REQUIREMENT A
Please list the kinds of spots that the reading response says the "Chongno Alleys" app leads tourists toward.
REQUIREMENT B
According to the reading response, who created the "Chongno Alleys" app?

PROVIDED PASSAGE
Reading Responses: Mobile Media, Place, and Mapping

This week’s readings blended theoretical approaches to the study of space and place with the technological tools that have been developed over the last few decades. This blend of the theoretical and practical can help those within the fields of history, museum studies, anthropology, etc., better understand individual and communal relationships with their surrounding environs. The readings, though each had a distinct focus or a specified case study, informed each other in significant ways, allowing for a layering of information and comprehension on my part (although when anything too tech-y appeared, my comprehension flew out the window). Here, I will give a brief overview of the readings and then provide a few discussion questions for each work.

New App City–Durington & Collins

This article emphasizes an anthropological approach to studying place and space through the lens of the “Chongno Alleys” app. This app was created by the District Government of Chongno, in Seoul, Korea, with the hope of “highlighting lesser known places of interest in Chongno.” The app allows tourists to this region of Seoul to step away from the stereotypical tourists locations and leads them towards a more authentic tour of the region, focusing on significant trees, local coffee shops, smaller art galleries, and student murals. The project brought the stakeholders directly into its creation by collaborating with neighborhoods and local organizations to decide which spots should be highlighted in this app’s tours. The app, perhaps indirectly, emphasized this unique tour of Chongno through its imperfect mapping tools, which often led tourists astray from the original destination. The wandering and meandering that resulted from these minor mishaps led tourists to discover even more of the district than they were expecting to. Happy little accident, as Bob Ross would say.

GIVEN INFORMATION
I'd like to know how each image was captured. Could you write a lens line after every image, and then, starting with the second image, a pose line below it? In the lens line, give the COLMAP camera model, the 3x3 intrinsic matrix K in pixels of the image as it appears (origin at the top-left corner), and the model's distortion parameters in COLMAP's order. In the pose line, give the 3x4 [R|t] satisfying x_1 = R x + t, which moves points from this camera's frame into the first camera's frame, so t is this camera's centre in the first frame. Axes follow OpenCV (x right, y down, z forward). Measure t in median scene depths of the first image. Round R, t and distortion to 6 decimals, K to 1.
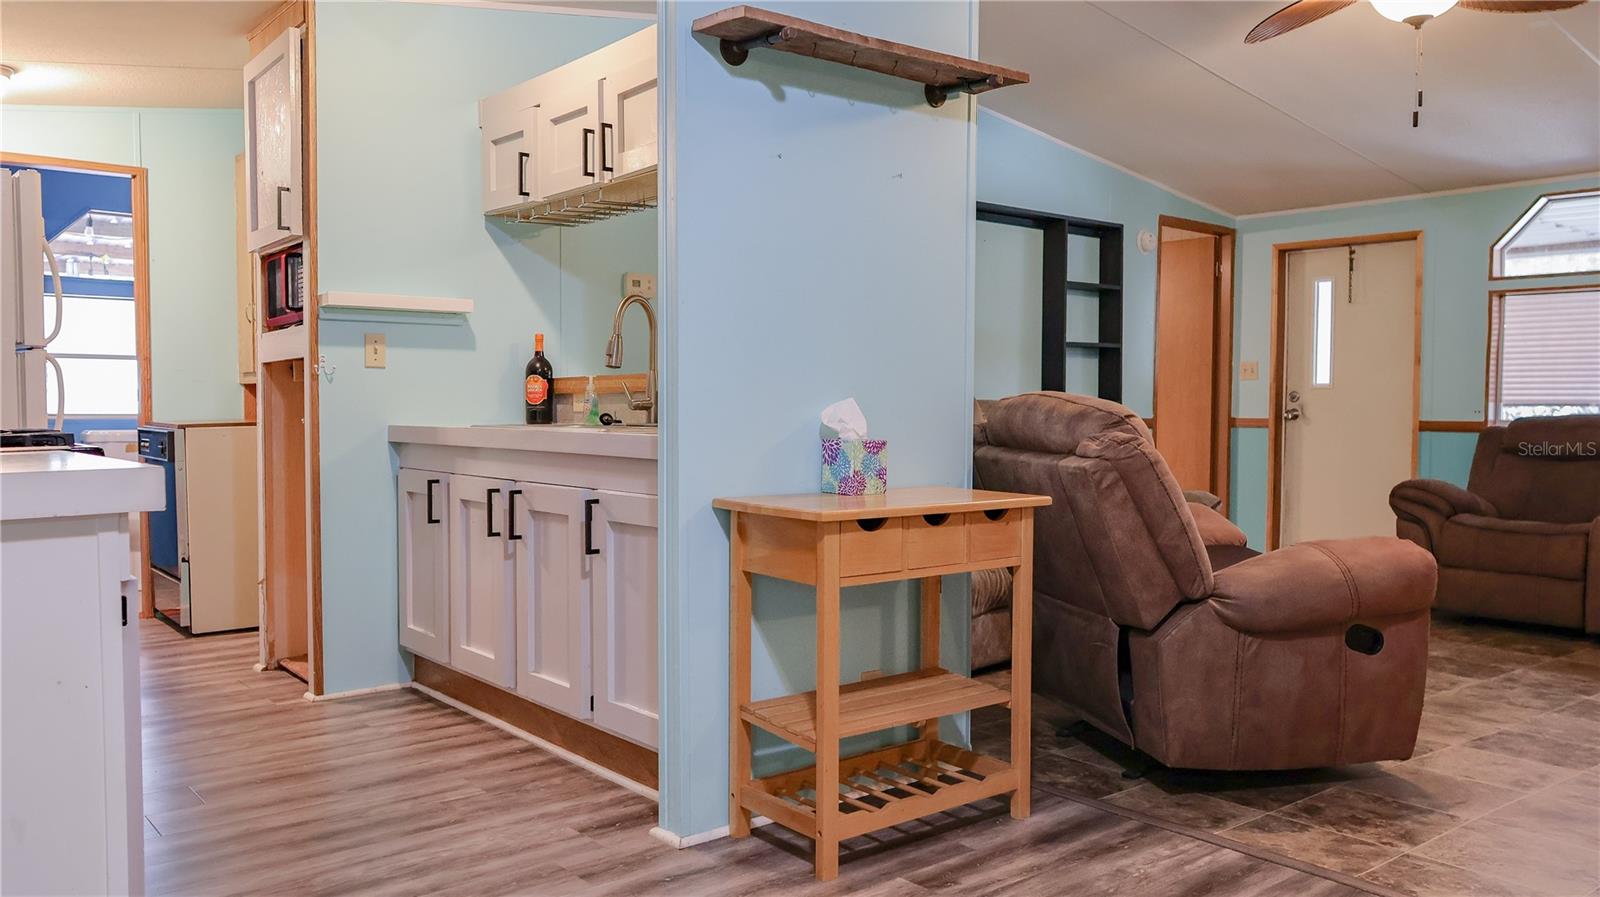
lens RADIAL K [[1203.2, 0, 806.4], [0, 1203.2, 451.5], [0, 0, 1]] dist [-0.002832, -0.002362]
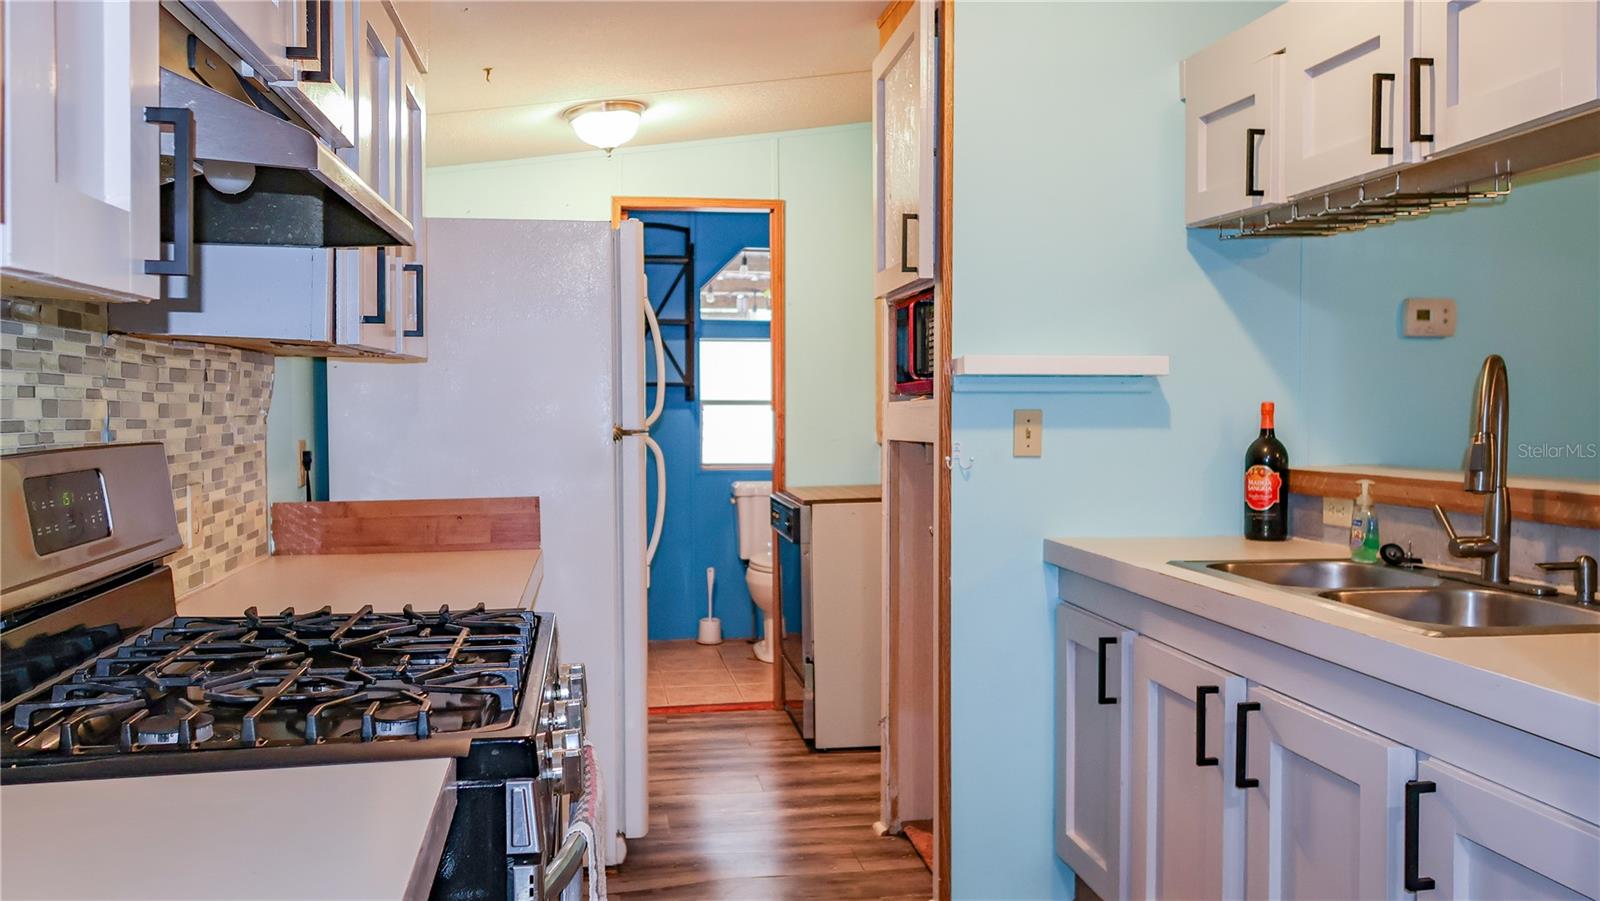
lens RADIAL K [[1248.9, 0, 776.4], [0, 1248.9, 436.9], [0, 0, 1]] dist [-0.002433, -0.008021]
pose [[0.852878, 0.010660, -0.522001, -0.114781], [-0.018470, 0.999782, -0.009759, -0.081300], [0.521783, 0.017965, 0.852889, 0.336939]]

ANSWER SPACE A
- Significant trees
- Local coffee shops
- Smaller art galleries
- Student murals

ANSWER SPACE B
The District Government of Chongno, in Seoul, Korea.